The reply should repeat all of the data word for word, with no pictures.

*** Opening Given data ***

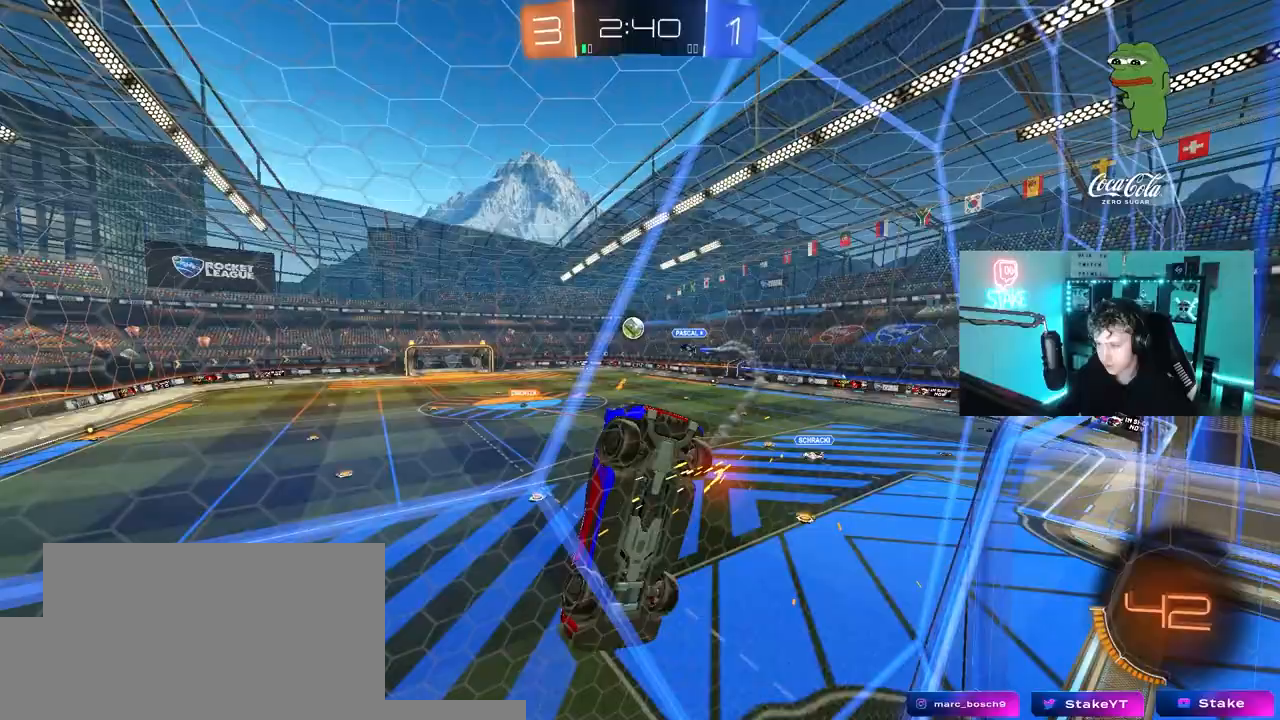
{"keys": ["d", "s"], "mouse": ["left"], "mouse_move": "still", "events": [[50, "mouse_left", "down"], [50, "mouse_right", "down"], [100, "w", "up"], [150, "s", "down"], [150, "shift", "down"], [233, "space", "down"], [283, "mouse_right", "up"], [383, "d", "down"], [383, "shift", "up"], [383, "space", "up"], [417, "a", "up"]]}
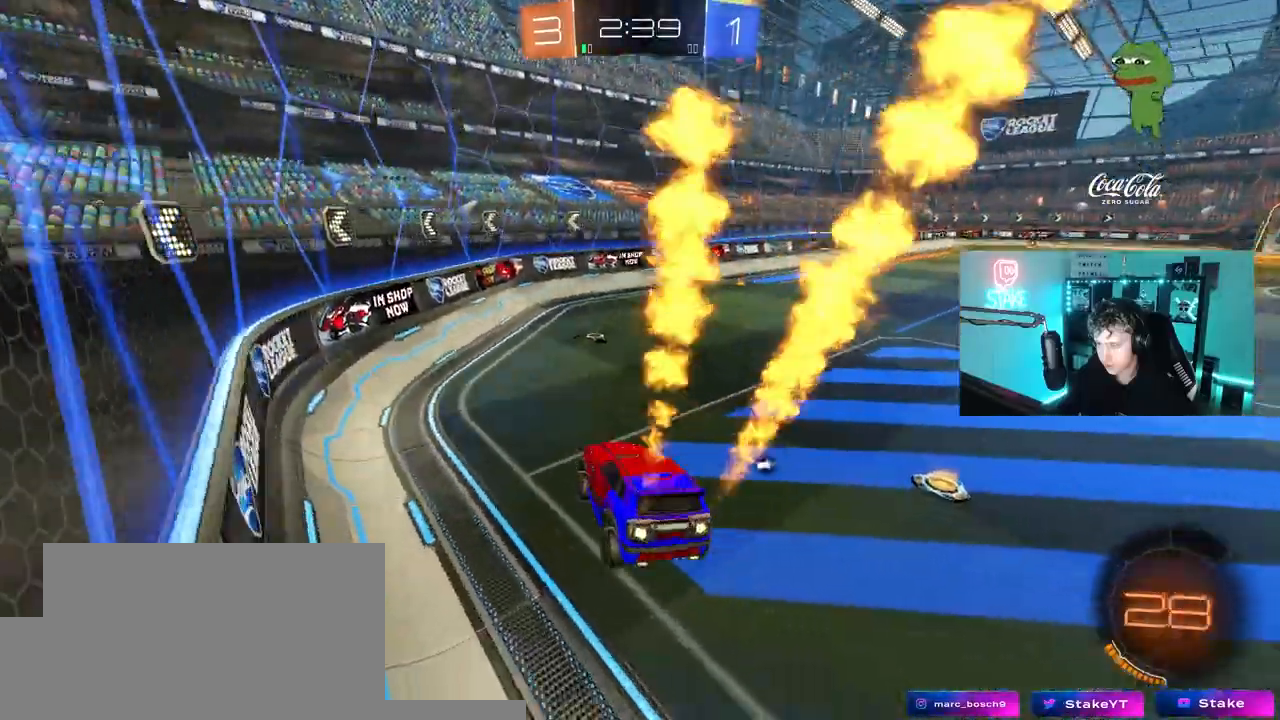
{"keys": ["d", "w"], "mouse": ["left"], "mouse_move": "still", "events": [[17, "s", "up"], [67, "d", "up"], [100, "w", "down"], [150, "mouse_right", "down"], [200, "d", "down"], [300, "mouse_right", "up"]]}
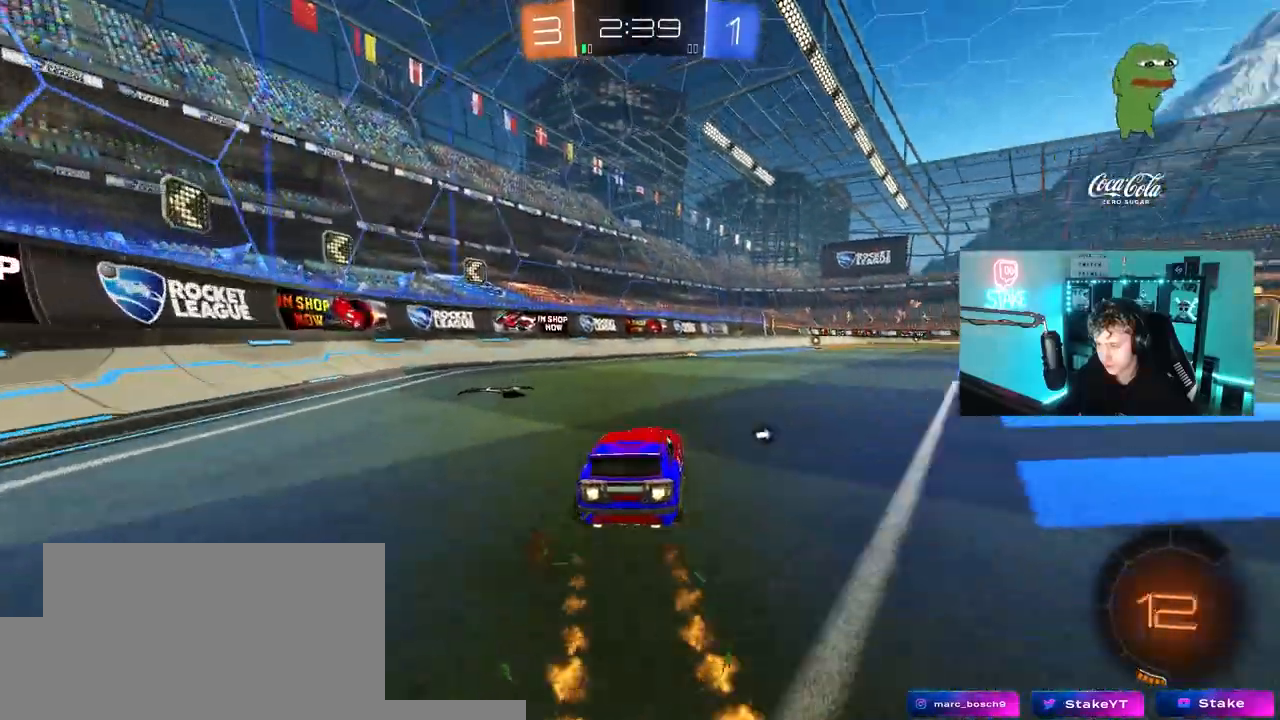
{"keys": ["d", "s", "shift", "space"], "mouse": [], "mouse_move": "right", "events": [[33, "d", "up"], [83, "mouse_right", "down"], [133, "shift", "down"], [167, "d", "down"], [167, "mouse_right", "up"], [217, "mouse_right", "down"], [317, "s", "down"], [317, "w", "up"], [367, "mouse_left", "up"], [367, "mouse_right", "up"], [400, "space", "down"]]}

*** Closing Given data ***

[Task result]:
{"keys": ["d", "s"], "mouse": ["left"], "mouse_move": "still", "events": [[50, "mouse_left", "down"], [50, "mouse_right", "down"], [100, "w", "up"], [150, "s", "down"], [150, "shift", "down"], [233, "space", "down"], [283, "mouse_right", "up"], [383, "d", "down"], [383, "shift", "up"], [383, "space", "up"], [417, "a", "up"]]}
{"keys": ["d", "w"], "mouse": ["left"], "mouse_move": "still", "events": [[17, "s", "up"], [67, "d", "up"], [100, "w", "down"], [150, "mouse_right", "down"], [200, "d", "down"], [300, "mouse_right", "up"]]}
{"keys": ["d", "s", "shift", "space"], "mouse": [], "mouse_move": "right", "events": [[33, "d", "up"], [83, "mouse_right", "down"], [133, "shift", "down"], [167, "d", "down"], [167, "mouse_right", "up"], [217, "mouse_right", "down"], [317, "s", "down"], [317, "w", "up"], [367, "mouse_left", "up"], [367, "mouse_right", "up"], [400, "space", "down"]]}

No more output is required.